Aim of the task:
Retype the whole listing, please, keeping every line exact and dropping the pictures.

Start of Supplied entries

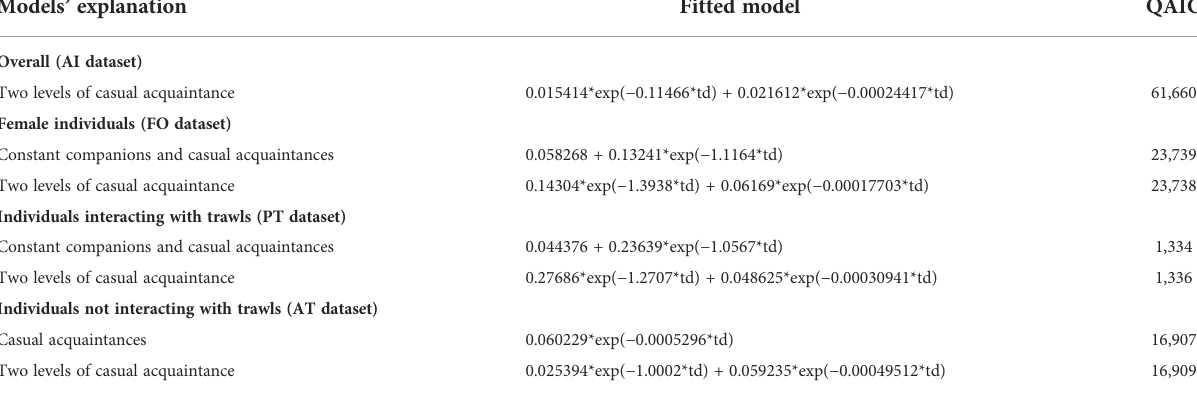
TABLE 3 Exponential decay models fi tted to the standardized lagged association rate (SLAR) among bottlenose dolphin individuals at the Tiber River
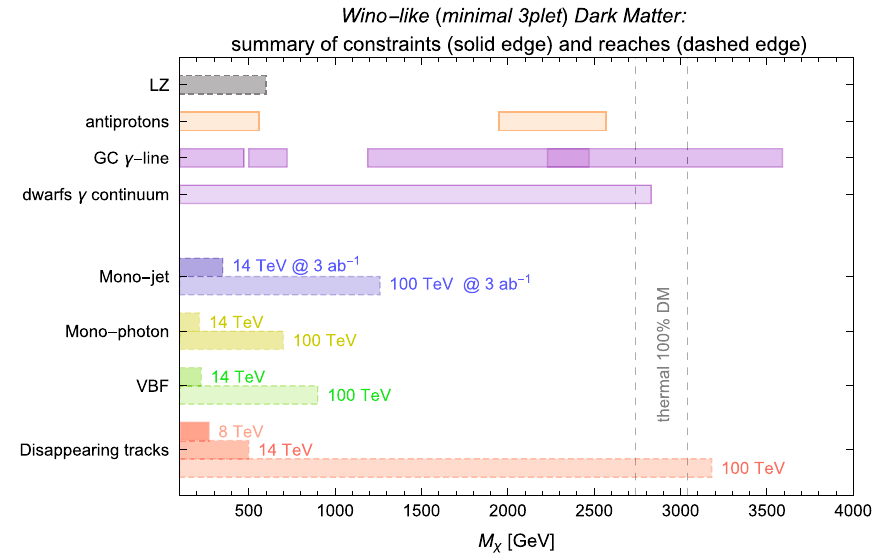
Fig. 12.1 Complementarity of different search strategies for Wino DM, with reach adapted from [339]. The top line ‘LZ’ shows projected direct detection reach, which is far from the mass range motivated by the relic abundance. Below that are the indirect detection constraints, which are subject to astrophysical uncertainties. For instance, in the galactic centre (GC) constraint the lighter and darker shading show lim-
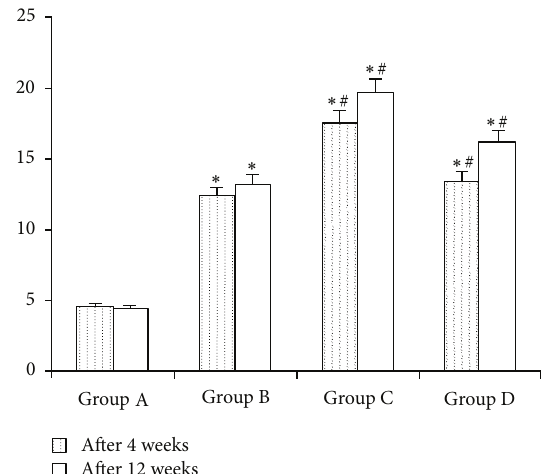
Figure 1: The different effect on FPG in each group of various periods. A: normal control group; B: diabetes model group; C: sim- vastatin intervention group; D: Simvastatin treatment group. ∗ 𝑃 < 0.05 compared with the control group. # 𝑃 < 0.05 compared with the untreated diabetic group.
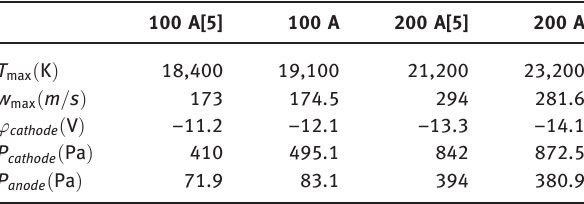
Table 3: Comparison of the essential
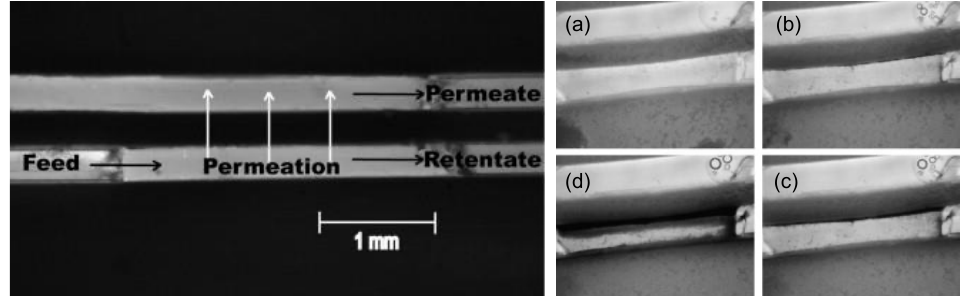
Figure 7. On the left, a microfluidic filtration device allowing side observation of the membrane developed by Ngene et al. Pictures on the right show the temporal evolution (from a – d ) of the cake layer, which can be clearly distinguished in ( d ). Adapted from [67].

End of Supplied entries

Expected answer:
TABLE 3 Exponential decay models fi tted to the standardized lagged association rate (SLAR) among bottlenose dolphin individuals at the Tiber River
Fig. 12.1 Complementarity of different search strategies for Wino DM, with reach adapted from [339]. The top line ‘LZ’ shows projected direct detection reach, which is far from the mass range motivated by the relic abundance. Below that are the indirect detection constraints, which are subject to astrophysical uncertainties. For instance, in the galactic centre (GC) constraint the lighter and darker shading show lim-
Figure 1: The different effect on FPG in each group of various periods. A: normal control group; B: diabetes model group; C: sim- vastatin intervention group; D: Simvastatin treatment group. ∗ 𝑃 < 0.05 compared with the control group. # 𝑃 < 0.05 compared with the untreated diabetic group.
Table 3: Comparison of the essential
Figure 7. On the left, a microfluidic filtration device allowing side observation of the membrane developed by Ngene et al. Pictures on the right show the temporal evolution (from a – d ) of the cake layer, which can be clearly distinguished in ( d ). Adapted from [67].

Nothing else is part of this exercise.